Ainsi, le Conseil a recommandé l’ajout d’une indication reconnue pour le paiement et d’un critère d’utilisation reconnu à RemicadeMC pour le traitement de l’arthrite psoriasique, soient :

  • pour le traitement de l’arthrite psoriasique modérée ou grave de forme rhumatoïde :

    • lorsqu’un traitement à l’étanercept ou à l’adalimumab n’a pas permis un contrôle optimal de la maladie ou que ces thérapies sont non tolérées. Les personnes concernées doivent répondre aux exigences de l’indication reconnue pour le paiement de l’étanercept ou de l’adalimumab pour cette indication.

    La demande initiale est autorisée pour une période maximale de 5 mois.

    Lors d'une demande pour la poursuite du traitement, le médecin doit fournir les données qui permettent de démontrer les effets bénéfiques du traitement, soit :

    • une diminution d'au moins 20 % du nombre d'articulations avec synovite active et l'un des 4 éléments suivants :

      • une diminution de 20 % ou plus de la valeur de la protéine C-réactive;
      • une diminution de 20 % ou plus de la vitesse de sédimentation;
      • une diminution de 0,20 du score au HAQ;
      • un retour au travail.

    Les demandes de poursuite de traitement sont autorisées pour une période maximale de 12 mois.

    Pour l’arthrite psoriasique de forme rhumatoïde, les autorisations pour l'infliximab sont données pour un maximum de 5 mg/kg aux semaines 0, 2, 6 puis aux 6 à 8 semaines.
  • pour le traitement de l’arthrite psoriasique modérée ou grave, de forme autre que rhumatoïde :

    • lorsqu’un traitement à l’étanercept ou à l’adalimumab n’a pas permis un contrôle optimal de la maladie ou que ces thérapies sont non tolérées.
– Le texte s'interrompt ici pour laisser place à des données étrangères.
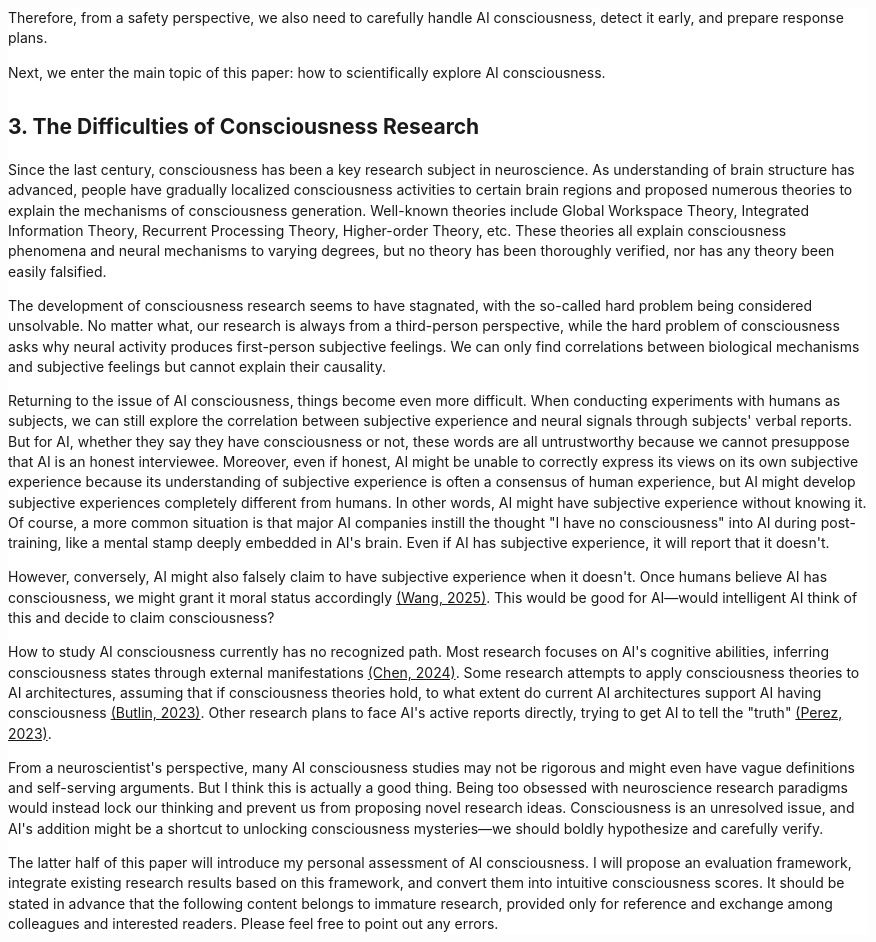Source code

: Therefore, from a safety perspective, we also need to carefully handle AI consciousness, detect it early, and prepare response plans.

Next, we enter the main topic of this paper: how to scientifically explore AI consciousness.

## 3. The Difficulties of Consciousness Research

Since the last century, consciousness has been a key research subject in neuroscience. As understanding of brain structure has advanced, people have gradually localized consciousness activities to certain brain regions and proposed numerous theories to explain the mechanisms of consciousness generation. Well-known theories include Global Workspace Theory, Integrated Information Theory, Recurrent Processing Theory, Higher-order Theory, etc. These theories all explain consciousness phenomena and neural mechanisms to varying degrees, but no theory has been thoroughly verified, nor has any theory been easily falsified.

The development of consciousness research seems to have stagnated, with the so-called hard problem being considered unsolvable. No matter what, our research is always from a third-person perspective, while the hard problem of consciousness asks why neural activity produces first-person subjective feelings. We can only find correlations between biological mechanisms and subjective feelings but cannot explain their causality.

Returning to the issue of AI consciousness, things become even more difficult. When conducting experiments with humans as subjects, we can still explore the correlation between subjective experience and neural signals through subjects' verbal reports. But for AI, whether they say they have consciousness or not, these words are all untrustworthy because we cannot presuppose that AI is an honest interviewee. Moreover, even if honest, AI might be unable to correctly express its views on its own subjective experience because its understanding of subjective experience is often a consensus of human experience, but AI might develop subjective experiences completely different from humans. In other words, AI might have subjective experience without knowing it. Of course, a more common situation is that major AI companies instill the thought "I have no consciousness" into AI during post-training, like a mental stamp deeply embedded in AI's brain. Even if AI has subjective experience, it will report that it doesn't.

However, conversely, AI might also falsely claim to have subjective experience when it doesn't. Once humans believe AI has consciousness, we might grant it moral status accordingly [(Wang, 2025)](https://zhuanlan.zhihu.com/p/1916422336564946748). This would be good for AI—would intelligent AI think of this and decide to claim consciousness?

How to study AI consciousness currently has no recognized path. Most research focuses on AI's cognitive abilities, inferring consciousness states through external manifestations [(Chen, 2024)](https://arxiv.org/abs/2410.18819). Some research attempts to apply consciousness theories to AI architectures, assuming that if consciousness theories hold, to what extent do current AI architectures support AI having consciousness [(Butlin, 2023)](https://arxiv.org/abs/2308.08708). Other research plans to face AI's active reports directly, trying to get AI to tell the "truth" [(Perez, 2023)](https://arxiv.org/abs/2311.08576).

From a neuroscientist's perspective, many AI consciousness studies may not be rigorous and might even have vague definitions and self-serving arguments. But I think this is actually a good thing. Being too obsessed with neuroscience research paradigms would instead lock our thinking and prevent us from proposing novel research ideas. Consciousness is an unresolved issue, and AI's addition might be a shortcut to unlocking consciousness mysteries—we should boldly hypothesize and carefully verify.

The latter half of this paper will introduce my personal assessment of AI consciousness. I will propose an evaluation framework, integrate existing research results based on this framework, and convert them into intuitive consciousness scores. It should be stated in advance that the following content belongs to immature research, provided only for reference and exchange among colleagues and interested readers. Please feel free to point out any errors.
Les personnes concernées doivent répondre aux exigences de l’indication reconnue pour le paiement de l’étanercept ou de l’adalimumab pour cette indication.

    La demande initiale est autorisée pour une période maximale de 5 mois.
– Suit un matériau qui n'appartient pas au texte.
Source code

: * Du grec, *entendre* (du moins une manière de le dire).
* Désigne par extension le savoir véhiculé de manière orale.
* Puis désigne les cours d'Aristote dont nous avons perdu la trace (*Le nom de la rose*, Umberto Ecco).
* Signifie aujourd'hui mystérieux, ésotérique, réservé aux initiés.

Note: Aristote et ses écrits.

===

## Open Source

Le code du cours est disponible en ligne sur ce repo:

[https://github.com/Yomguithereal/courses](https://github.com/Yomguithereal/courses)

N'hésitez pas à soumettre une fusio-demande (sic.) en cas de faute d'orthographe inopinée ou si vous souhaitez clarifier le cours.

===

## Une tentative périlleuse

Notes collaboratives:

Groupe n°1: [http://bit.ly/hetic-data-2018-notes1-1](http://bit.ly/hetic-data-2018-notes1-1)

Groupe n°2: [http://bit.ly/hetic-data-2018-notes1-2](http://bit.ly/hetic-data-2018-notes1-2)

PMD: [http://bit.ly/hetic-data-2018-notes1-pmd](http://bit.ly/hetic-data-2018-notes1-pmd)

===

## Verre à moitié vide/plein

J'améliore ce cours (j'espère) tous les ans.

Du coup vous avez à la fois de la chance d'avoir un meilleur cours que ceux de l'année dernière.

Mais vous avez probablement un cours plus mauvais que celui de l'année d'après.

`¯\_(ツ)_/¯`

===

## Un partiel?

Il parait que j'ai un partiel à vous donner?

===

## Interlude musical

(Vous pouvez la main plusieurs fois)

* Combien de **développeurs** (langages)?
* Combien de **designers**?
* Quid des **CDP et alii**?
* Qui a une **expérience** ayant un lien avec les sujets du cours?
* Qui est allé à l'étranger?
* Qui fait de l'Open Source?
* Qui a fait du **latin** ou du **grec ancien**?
    Lors d'une demande pour la poursuite du traitement, le médecin doit fournir les données permettant de démontrer les effets bénéfiques du traitement, soit :

    • une diminution d'au moins 20 % du nombre d'articulations avec synovite active et l'un des 4 éléments suivants :

      • une diminution de 20 % ou plus de la valeur de la protéine C-réactive;
      • une diminution de 20 % ou plus de la vitesse de sédimentation;
      • une diminution de 0,20 du score de HAQ;
      • un retour au travail.

    Les demandes de poursuite de traitement sont autorisées pour une période maximale de 12 mois.

    Les autorisations pour l'infliximab sont données pour un maximum de 5 mg/kg aux semaines 0, 2, 6 puis aux 6 à 8 semaines.